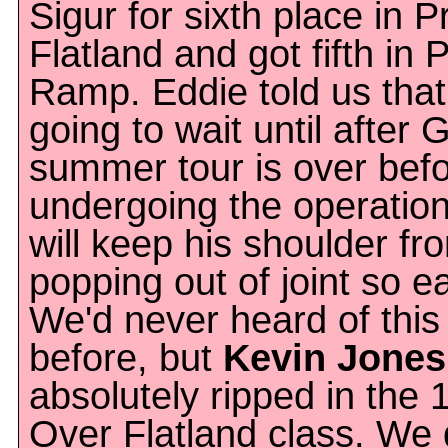
Sigur for sixth place in P
Flatland and got fifth in 
Ramp. Eddie told us that
going to wait until after 
summer tour is over bef
undergoing the operation
will keep his shoulder fr
popping out of joint so ea
We'd never heard of this
before, but
Kevin Jones
absolutely ripped in the 
Over Flatland class. We 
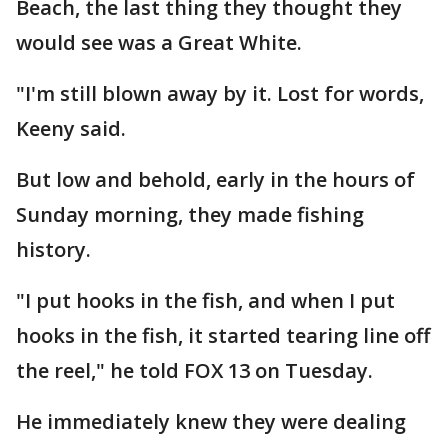
Beach, the last thing they thought they
would see was a Great White.
"I'm still blown away by it. Lost for words,
Keeny said.
But low and behold, early in the hours of
Sunday morning, they made fishing
history.
"I put hooks in the fish, and when I put
hooks in the fish, it started tearing line off
the reel," he told FOX 13 on Tuesday.
He immediately knew they were dealing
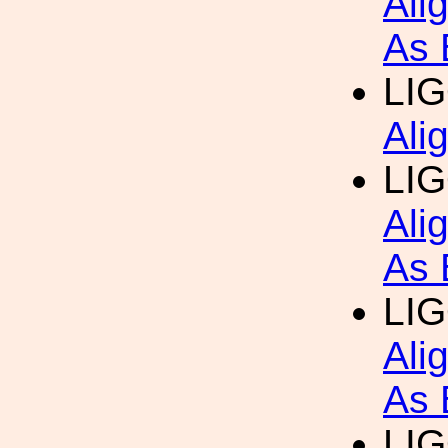
Ali
As 
LI
Ali
LI
Ali
As 
LI
Ali
As 
LI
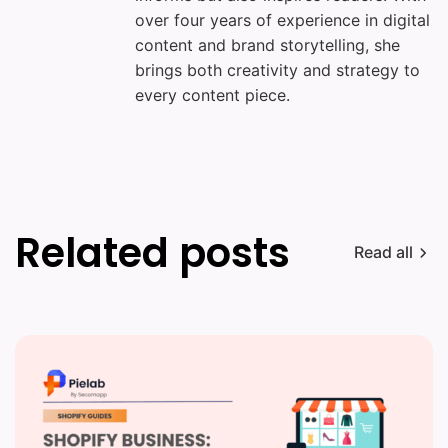
over four years of experience in digital
content and brand storytelling, she
brings both creativity and strategy to
every content piece.
Related posts
Read all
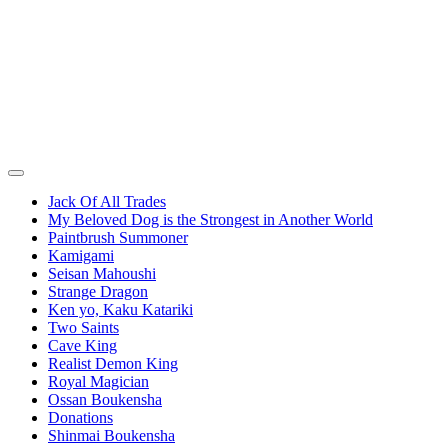
Jack Of All Trades
My Beloved Dog is the Strongest in Another World
Paintbrush Summoner
Kamigami
Seisan Mahoushi
Strange Dragon
Ken yo, Kaku Katariki
Two Saints
Cave King
Realist Demon King
Royal Magician
Ossan Boukensha
Donations
Shinmai Boukensha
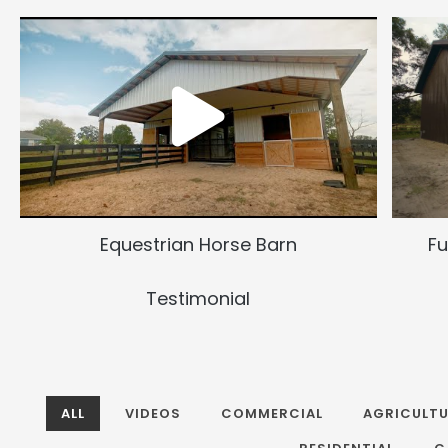
Equestrian Horse Barn
Fu
Testimonial
ALL
VIDEOS
COMMERCIAL
AGRICULTU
━━━━━━━━━━━━━━━━━━━━━━━━━━━━━━
● **What you will do**: Rewrite the text read from every page in the material above, changing each "Flatland" to "Street" and leaving everything else unchanged. Do not include the pictures in your answer.

● **Response below**:
Sigur for sixth place in P
Street and got fifth in 
Ramp. Eddie told us that
going to wait until after 
summer tour is over bef
undergoing the operation
will keep his shoulder fr
popping out of joint so ea
We'd never heard of this
before, but
Kevin Jones
absolutely ripped in the 
Over Street class. We 
Beach, the last thing they thought they
would see was a Great White.
"I'm still blown away by it. Lost for words,
Keeny said.
But low and behold, early in the hours of
Sunday morning, they made fishing
history.
"I put hooks in the fish, and when I put
hooks in the fish, it started tearing line off
the reel," he told FOX 13 on Tuesday.
He immediately knew they were dealing
Ali
As 
LI
Ali
LI
Ali
As 
LI
Ali
As 
LI
over four years of experience in digital
content and brand storytelling, she
brings both creativity and strategy to
every content piece.
Related posts
Read all
Jack Of All Trades
My Beloved Dog is the Strongest in Another World
Paintbrush Summoner
Kamigami
Seisan Mahoushi
Strange Dragon
Ken yo, Kaku Katariki
Two Saints
Cave King
Realist Demon King
Royal Magician
Ossan Boukensha
Donations
Shinmai Boukensha
Equestrian Horse Barn
Fu
Testimonial
ALL
VIDEOS
COMMERCIAL
AGRICULTU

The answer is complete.